Rakesh Kumar is part of this group at the University of Illinois Urbana-Champaign. He is a computer engineering associate professor who is working on the problem of reducing the energy use and propagation delay that occurs between computational units in typical supercomputers. The way supercomputers work now is ineffectual as applications are parsed between circuit boards that host hundreds of disparate GPUs. This hardware communicates over what’s called long-haul data links, which are slow and energy-intensive compared to the interconnects within a GPU.

There’s a problem that complicates things further. Inconsistencies between the mechanical properties of PCBs and chips that creates a limiting protocol: the processors have to be kept in packages which reduces the usable number of inputs and outputs on each chip. But this is the exact reason why sending data via these long-haul links are slow and consume a relatively large amount of energy.

What Kumar and his group are doing is essentially trying to boost the connection strength between 40 GPUs so that they act as one monster GPU. This will also make things a bit easier on programmers, who will have the ability to see the whole application through the lens of one GPU versus hundreds of them.

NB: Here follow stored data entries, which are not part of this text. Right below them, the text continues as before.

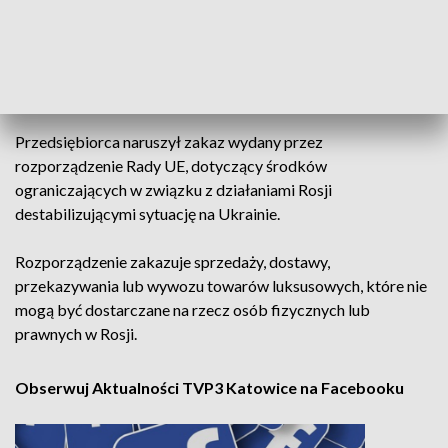
trafia do rosyjskiego klienta
- czytamy w komunikacie KAS.
Naruszenie zakazu
Przedsiębiorca naruszył zakaz wydany przez
rozporządzenie Rady UE, dotyczący środków
ograniczających w związku z działaniami Rosji
destabilizującymi sytuację na Ukrainie.
Rozporządzenie zakazuje sprzedaży, dostawy,
przekazywania lub wywozu towarów luksusowych, które nie
mogą być dostarczane na rzecz osób fizycznych lub
prawnych w Rosji.
Obserwuj Aktualności TVP3 Katowice na Facebooku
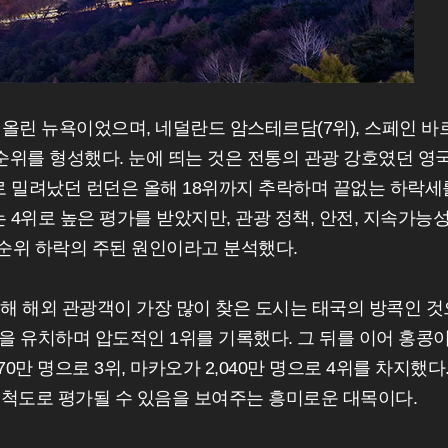
 올린 뉴욕이었으며, 네덜란드 암스테르담(7위), 스페인 바
앞 순위를 형성했다. 눈에 띄는 것은 전통의 관광 강호였던 영
으로 밀려났던 런던은 올해 18위까지 추락하며 끝없는 하락세
 4위로 높은 평가를 받았지만, 관광 정책, 안전, 지속가능
 순위 하락의 주된 원인이라고 분석했다.
 올해 해외 관광객이 가장 많이 찾은 도시는 태국의 방콕인 것
광객을 유치하며 압도적인 1위를 기록했다. 그 뒤를 이어 홍콩
270만 명으로 3위, 마카오가 2,040만 명으로 4위를 차지했다
다른 척도로 평가될 수 있음을 보여주는 흥미로운 대목이다.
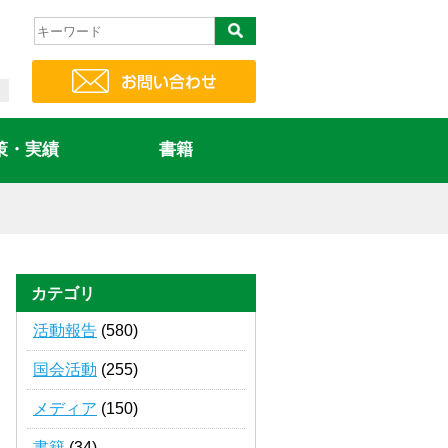
策・実績
書籍
カテゴリ
活動報告
(580)
国会活動
(255)
メディア
(150)
書籍
(34)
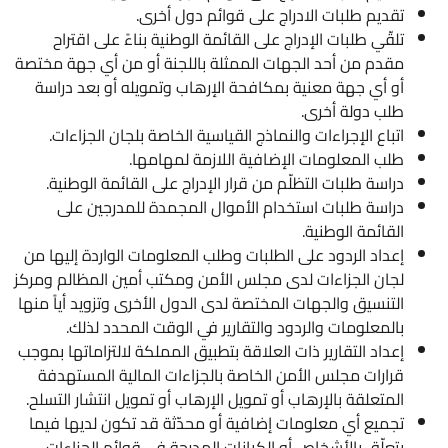
تقديم طلبات الادراج على قوائم دول أخرى.
تلقّي طلبات الإدراج على القائمة الوطنية بناءً على اقتراح
مقدم من أحد الجهات الممثلة باللجنة أو من أي جهة مختصة
أو أي جهة معنية بمكافحة الإرهاب وتمويله أو بعد دراسة
طلب دولة أخرى.
اتباع الإجراءات والنماذج القياسية الخاصة بلجان الجزاءات.
طلب المعلومات الإضافية اللازمة لمهامها.
دراسة طلبات التظلّم من قرار الإدراج على القائمة الوطنية.
دراسة طلبات استخدام الأموال المجمدة للمدرجين على
القائمة الوطنية.
إعداد الردود على الطلبات وطلب المعلومات الواردة إليها من
لجان الجزاءات لدى مجلس الأمن ومكتب أمين المظالم ومركز
التنسيق والجهات المختصة لدى الدول الأخرى وتزويد أياً منها
بالمعلومات والردود والتقارير في الوقت المحدد لذلك.
إعداد التقارير ذات العلاقة بتطبيق المملكة لالتزاماتها بموجب
قرارات مجلس الأمن الخاصة بالجزاءات المالية المستهدفة
المتعلقة بالإرهاب أو تمويل الإرهاب أو تمويل انتشار التسلح.
تجميع أي معلومات إضافية أو محدّثة قد تكون لديها فيما
يتعلّق بالأشخاص أو الكيانات المدرجة في قوائم الجزاءات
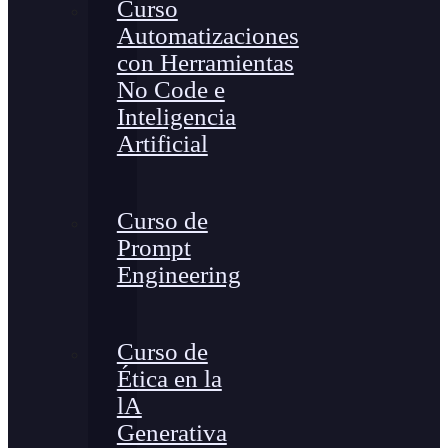
Curso
Automatizaciones
con Herramientas
No Code e
Inteligencia
Artificial
Curso de
Prompt
Engineering
Curso de
Ética en la
lA
Generativa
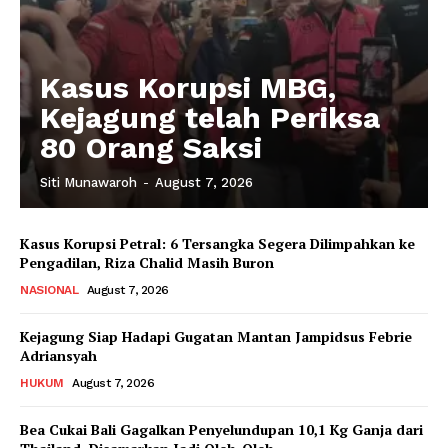
Kasus Korupsi MBG,
Kejagung telah Periksa
80 Orang Saksi
Siti Munawaroh
-
August 7, 2026
Kasus Korupsi Petral: 6 Tersangka Segera Dilimpahkan ke
Pengadilan, Riza Chalid Masih Buron
NASIONAL
August 7, 2026
Kejagung Siap Hadapi Gugatan Mantan Jampidsus Febrie
Adriansyah
HUKUM
August 7, 2026
Bea Cukai Bali Gagalkan Penyelundupan 10,1 Kg Ganja dari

How can you turn many GPUs into one?

At Trilogy Systems, Amdahl employed the philosophy that standard chip manufacturing methods would be enough to build multiple GPUs on one silicon wafer by using interconnects. This did not work for Trilogy Systems because of the fact that defects become more common and more impactful as the manufacturing size of the chip increases. This also amplifies the negative effect a single defect could have on the chip.

Kumar and his research team believe that a technology called silicon interconnect fabric (SiIF) can connect existing GPUs better and with less probability of failure than using standard interconnects and increasing the size of the GPU as Amdahl tried and failed to do at Trilogy Systems. Kumar and his research team believe this will cancel out the inherent mismatch between chip and board, thereby eliminating the chip package.

What makes the SiIF wafer promising is the way it’s interconnects are patterned. With 2-micrometer-wide copper interconnects spaced only 4 micrometers from one another (like top level interconnects on a normal chips), and with copper pillars spaced appropriately for GPUs to plug in, thermal compression bonding fuses the pillars with the interconnects. Kumar and his fellow researchers claim that they can add up to 25 times more inputs and outputs per chip.

In order to accommodate a two-fold increase in kilowatts consumed for the SiIF wafer’s wiring, so the team of researchers increase the voltage supply, reducing the amount of power lost. This solution cost the team available space for additional GPUs due to components like signal conditioning capacitors and voltage regulators.

Bottom Line

The research team connecting 41 GPUs in total and the simulation of this design sped up movement of data and increasing computation power while using less energy than 40 standard GPU servers. A prototype for physical testing is in progress, but details are sketchy at the moment. Cooling will likely be a challenging bottleneck due to higher than normal levels of heat dissipation.